Building on past success, the CPC Central Committee, in the face of profound changes in international situations, entrusted Shenzhen with new historic missions including leading the country’s drive of socialist modernization.
In his speech, Xi also called on Shenzhen to build itself into a pilot zone for socialism with Chinese characteristics, set an example for cities of a modern socialist country, increase its capabilities to implement the new development philosophy, build a new pattern to deepen all-round reform and expand opening up on all fronts, and contribute to the construction of the Guangdong-Hong Kong-Macao Greater Bay Area to enrich the new practices of the “one country, two systems” cause.
He also welcomed foreign countries to participate more in the reform, opening up and development of China’s special economic zones.
Foreign participation has been indispensable in the building of the special economic zones over the past 40 years, which in turn has also created vast development opportunities and offered development benefits for foreign countries, he said.

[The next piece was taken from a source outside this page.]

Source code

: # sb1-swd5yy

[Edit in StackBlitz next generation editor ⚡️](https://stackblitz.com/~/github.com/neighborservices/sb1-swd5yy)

Xi’s call came days after China unveiled a plan on implementing pilot reforms in Shenzhen to build the city into a demonstration area of socialism with Chinese characteristics in the next five years.
The city, granted with greater autonomy in the reform of important areas and key links such as carrying out market-based economic reform, improving market and legal environments for global businesses, building a high-level open economy, providing service for people’s livelihood, and bettering the environment and urban space.
He urged the city to unswervingly implement the new development philosophy, achieve higher-quality development by deepening reform on all fronts and expanding all-around opening up.
Xi stressed modernizing Shenzhen’s urban governance system and capacity with innovation, and solving problems in urban governance with the rule-of-law mindset and methods.
Meanwhile, he underlined efforts to address issues in areas including employment, education, medical care, social security, housing, elderly care, food safety, ecology and environment, and public security.
Xi asked Shenzhen to take active moves to further promote the construction of the Guangdong-Hong Kong-Macao Greater Bay Area, calling for efforts to synergize economic rules and mechanisms in the three regions and urging wider exchanges and deeper integration among young people in those regions to strengthen their sense of belonging to the motherland.
“History chose Shenzhen 40 years ago, and Shenzhen created a miracle. Today, the city has been chosen once again, and it must make an even greater difference,” said Wang Weizhong, Party secretary of Shenzhen.